Some marketing brainiacs out there love a widely recognizable license to work games around more than anything, but as source material goes Conan is a little past its freshness date. The original books were written in the 1950’s and even the Conan movie staring The Governator is a quarter century old. So why are we getting a Conan game for the holidays this year? Who knows? Who cares? Break out your leather loincloth, polish up your favorite broadsword, and let the serious dismembering begin.
Just to clear things up before going any further, yes, this game is violent. Really violent. Violent enough that they took the time to model human intestines. Suffice to say, if people have one you can cut it off in this game. Conan can even pick up some weaker enemies and break them in half over his knee. So don’t buy this if the thought of such things horrifies you, or as a gift for your eight year old and be surprised when he turns out to be a sociopath. There is also a fair bit of nudity in the form of buxom bare-breasted maidens for Conan to rescue, so if that too sounds shocking or offensive this probably isn’t the game for you.
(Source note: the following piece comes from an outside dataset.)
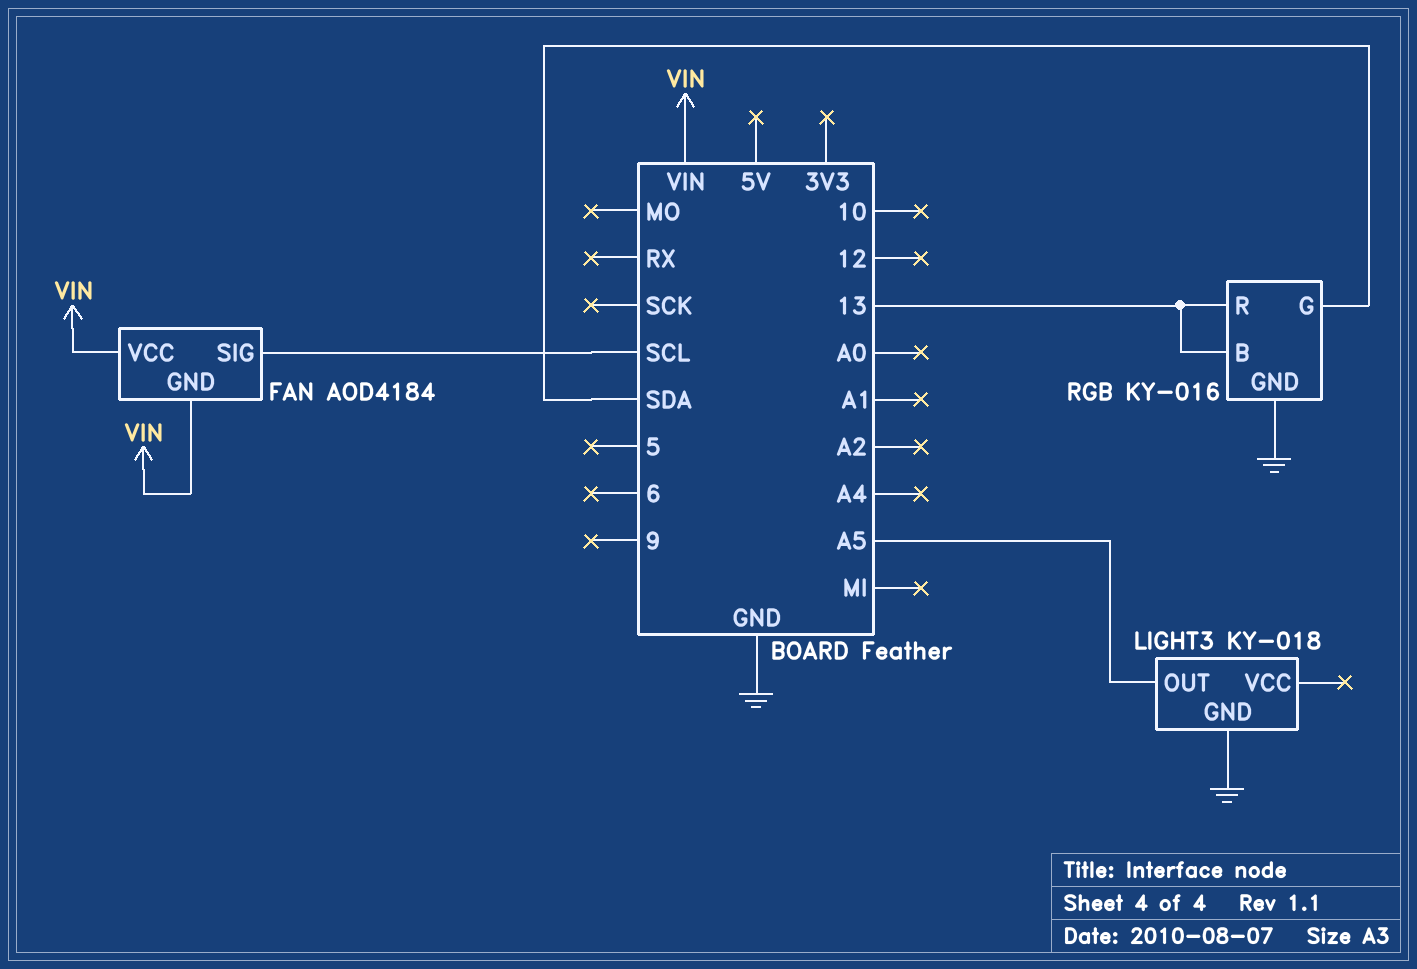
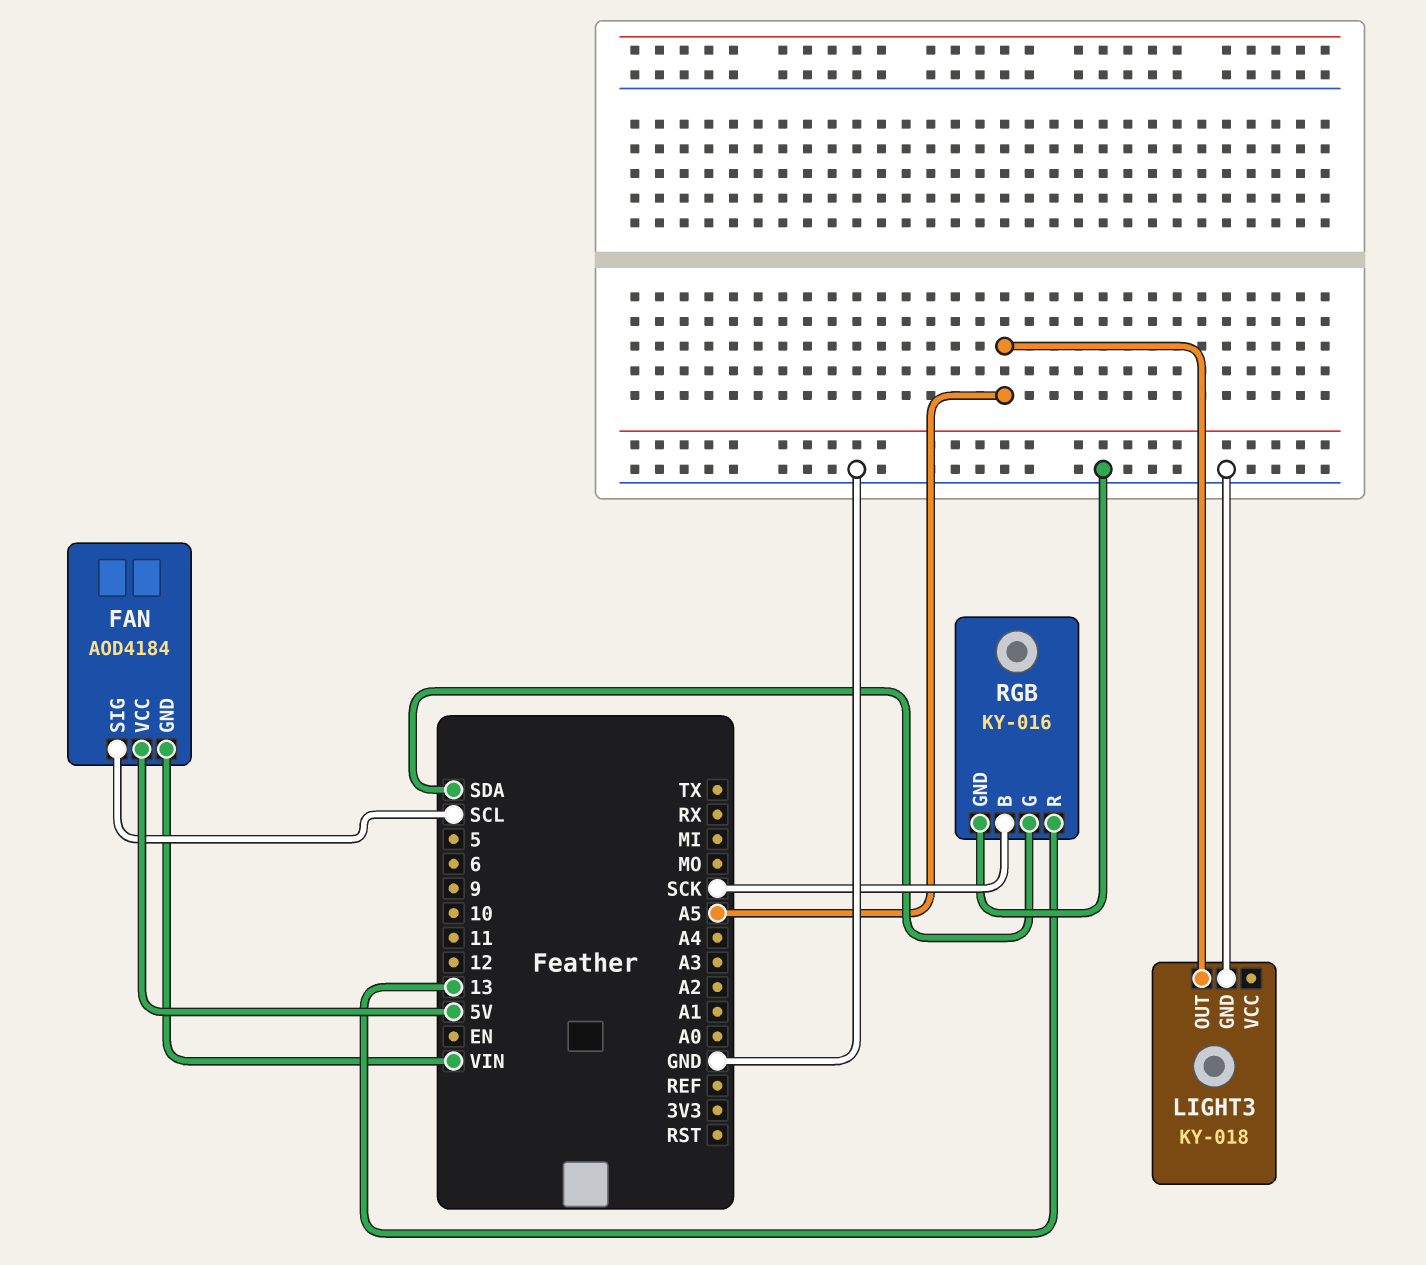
FAN pin VCC: VIN -> 5V
RGB pin B: 13 -> SCK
Consider yourself duly warned.
If you’ve heard anything about Conan it’s probably that it’s similar to God of War, which is true. If you’ve heard that it’s a glorified God of War clone, that’s a little unfair. That would be like calling something a Halo clone just for being a shooter. Great games are always borrowed liberally from—God of War’s influence on the genre is seen clearly here for sure—but Conan is ultimately its own game and as beat ‘em ups go it’s a rather good one.
In Conan you control, duh, Conan. There’s a story about some evil spreading plague thing that turns men into savages, but it’s secondary to the fact that there are a lot of dudes with swords (and axes, and polearms, and…you get the idea) between you and the end of each level. If the game were about someone else, Henry Kissinger for example, you might try to reason with them and find a diplomatic solution, which probably wouldn’t go over very well. Fortunately for us, and incredibly unfortunately for the aforementioned dudes, Conan doesn’t roll that way. Talking is out, hacking is in.
And oh boy is there hacking. There are oodles of incredibly brutal combos to unlock using experience earned in the course of the game, and there are three different fighting styles to master—sword and board, swords akimbo, and goddamn that’s a really big sword. Each style has its strengths and weaknesses, and each feels sufficiently different to make experimenting with all three worthwhile. Likewise the opponents you face, while mostly just different looking guys with different style weapons, fight with enough variety to their attacks to keep things from getting stale. Combat itself is crisp with solidly responsive controls, and hacking through the dozen or so levels is a bloody good time, a handful of good old fashioned tough boss fights sprinkled throughout.
For a next-gen game, Conan’s graphics are just okay. When you’re fighting it’s not too bad, but up close, like in the cut scenes, the textures look pretty chunky. Better a little chunk in the graphics than in the frame rate though, and thankfully there are no problems there. What does come through from the presentation is a total vibe of Conan that’s woven into every aspect of the game—the lush and primal environments; the powerful musical score; and the way Conan just plain brute strengths his way through every obstacle. The use of voice acting on the other hand misses the mark. Ron Perlman has taken some shots elsewhere for not sounding right for the part of Conan, which is a little silly, but the real problem is with the frequently repeated one-liners during battles that are more bothersome than additive.
Another annoyance is the platforming elements that creep into some of the levels. The jumping controls and the fixed camera (the right stick being used for evasion rather than camera control) aren’t well suited for it, and it’s about as wanted here as a visit from the wacky neighbor on an unfunny sitcom. Some dubious checkpoints that force you to redo difficult encounters if you fall victim to a pitfall only serve to exacerbate the problem. There’s also the matter that Conan only offers a very linear single player story mode that is done in safely under ten hours (half that if you’re good). The Hard and King difficulty settings add a little in the way of replay value, but with no multiplayer, skirmish battles, or any other toys of any kind it seems a little light on content in comparison to what we’ve become accustom to.
All said, Conan the game, like the titular barbarian himself, is very one dimensional. It’s great for getting in a little much needed smashing time, and maybe for checking out some computer generated boobage, but after a run through or three of the story mode it’s pretty much spent. Despite that and the few gameplay nuisances Conan is a mostly enjoyable skull-cleaving romp. Combat is visceral and satisfying, and the baddies are numerous and variable enough to keep things interesting. The lack of any extra stuff beyond the relatively short campaign probably relegates Conan to the land of the rentals unless you’re really into Conan, really into this kind of hack and slash fare, or both, but for anyone who likes gory action it’s certainly worth checking out.